======== Given records

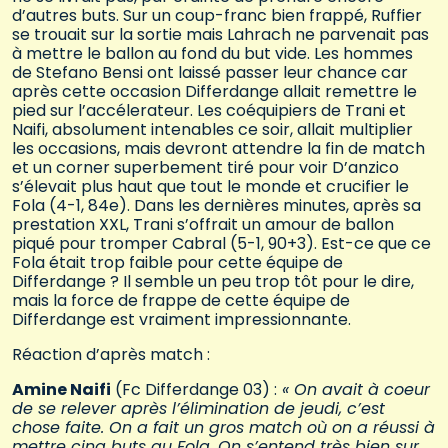
d’autres buts. Sur un coup-franc bien frappé, Ruffier
se trouait sur la sortie mais Lahrach ne parvenait pas
à mettre le ballon au fond du but vide. Les hommes
de Stefano Bensi ont laissé passer leur chance car
après cette occasion Differdange allait remettre le
pied sur l’accélerateur. Les coéquipiers de Trani et
Naifi, absolument intenables ce soir, allait multiplier
les occasions, mais devront attendre la fin de match
et un corner superbement tiré pour voir D’anzico
s’élevait plus haut que tout le monde et crucifier le
Fola (4-1, 84e). Dans les dernières minutes, après sa
prestation XXL, Trani s’offrait un amour de ballon
piqué pour tromper Cabral (5-1, 90+3). Est-ce que ce
Fola était trop faible pour cette équipe de
Differdange ? Il semble un peu trop tôt pour le dire,
mais la force de frappe de cette équipe de
Differdange est vraiment impressionnante.
Réaction d’après match :
Amine Naifi
(Fc Differdange 03) :
« On avait à coeur
de se relever après l’élimination de jeudi, c’est
chose faite. On a fait un gros match où on a réussi à
mettre cinq buts au Fola. On s’entend très bien sur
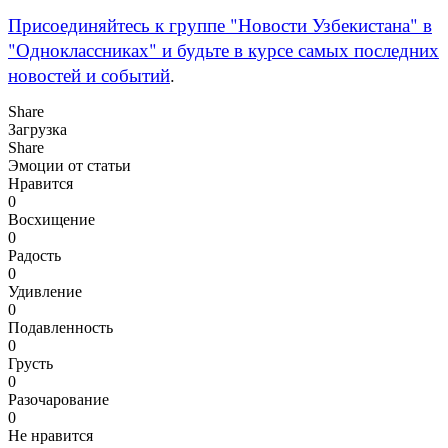
Присоединяйтесь к группе "Новости Узбекистана" в
"Одноклассниках" и будьте в курсе самых последних
новостей и событий
.
Share
Загрузка
Share
Эмоции от статьи
Нравится
0
Восхищение
0
Радость
0
Удивление
0
Подавленность
0
Грусть
0
Разочарование
0
Не нравится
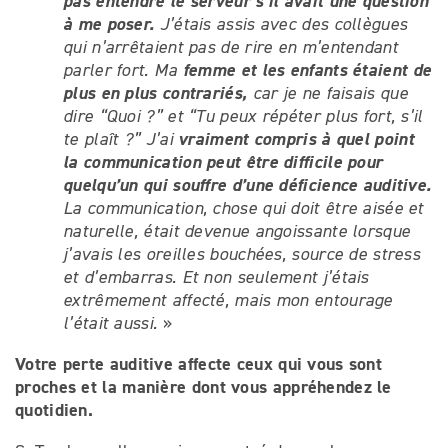
pas entendre le serveur s’il avait une question
à me poser.
J’étais assis avec des collègues
qui n’arrêtaient pas de rire en m’entendant
femme et les enfants étaient de
parler fort. Ma
plus en plus contrariés,
car je ne faisais que
dire “Quoi ?” et “Tu peux répéter plus fort, s’il
vraiment compris à quel point
te plaît ?” J’ai
la communication peut être difficile pour
quelqu’un qui souffre d’une déficience auditive.
La communication, chose qui doit être aisée et
naturelle, était devenue angoissante lorsque
j’avais les oreilles bouchées, source de stress
et d’embarras. Et non seulement j’étais
extrêmement affecté, mais mon entourage
l’était aussi.
»
Votre perte auditive affecte ceux qui vous sont
proches et la manière dont vous appréhendez le
quotidien.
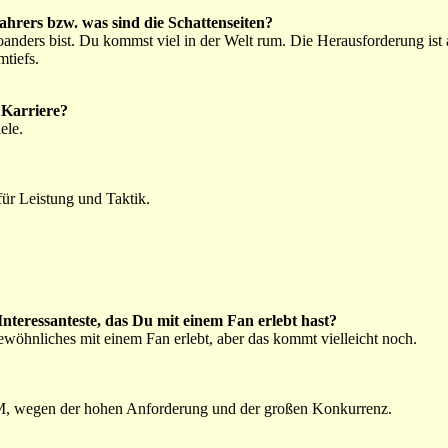
hrers bzw. was sind die Schattenseiten?
nders bist. Du kommst viel in der Welt rum. Die Herausforderung ist
tiefs.
 Karriere?
ele.
für Leistung und Taktik.
Interessanteste, das Du mit einem Fan erlebt hast?
ewöhnliches mit einem Fan erlebt, aber das kommt vielleicht noch.
M, wegen der hohen Anforderung und der großen Konkurrenz.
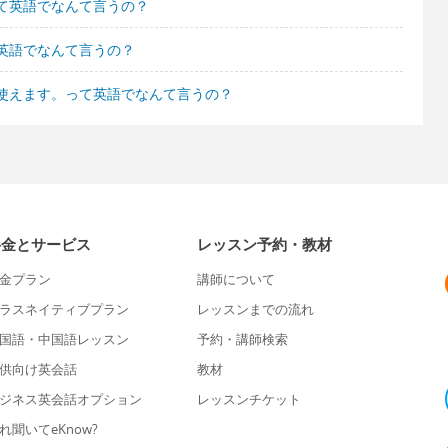
て英語でなんて言うの？
英語でなんて言うの？
使えます。って英語でなんて言うの？
料金とサービス
レッスン予約・教材
金プラン
講師について
ラスネイティブプラン
レッスンまでの流れ
国語・中国語レッスン
予約・講師検索
供向け英会話
教材
ジネス英会話オプション
レッスンチケット
れ聞いてeKnow?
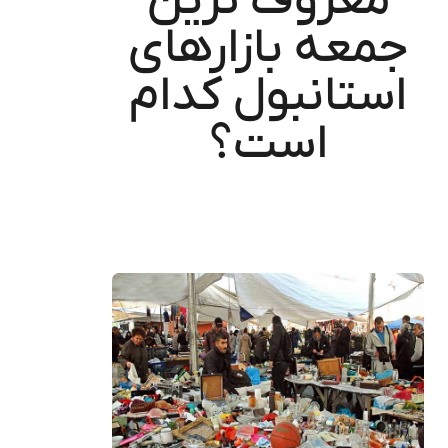
معروف‌ ترین
جمعه‌ بازارهای
استانبول کدام
است؟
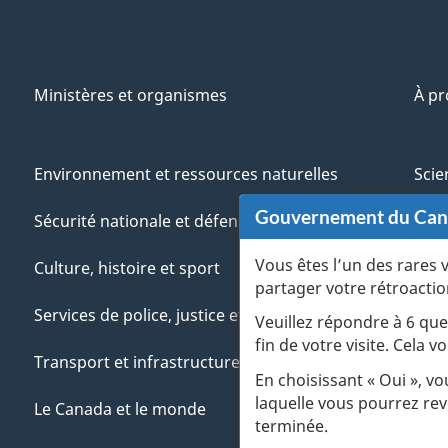
Ministères et organismes
À p
Environnement et ressources naturelles
Scie
Gouvernement du Ca
Sécurité nationale et défense
Aut
Vous êtes l’un des rares 
Culture, histoire et sport
Vété
partager votre rétroactio
Services de police, justice et urgences
Jeun
Veuillez répondre à 6 que
fin de votre visite. Cela
Transport et infrastructure
Gére
En choisissant « Oui », v
laquelle vous pourrez rev
Le Canada et le monde
terminée.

================

Search the material above for "buts". Pull out each line where it shows up.

d’autres buts. Sur un coup-franc bien frappé, Ruffier
mettre cinq buts au Fola. On s’entend très bien sur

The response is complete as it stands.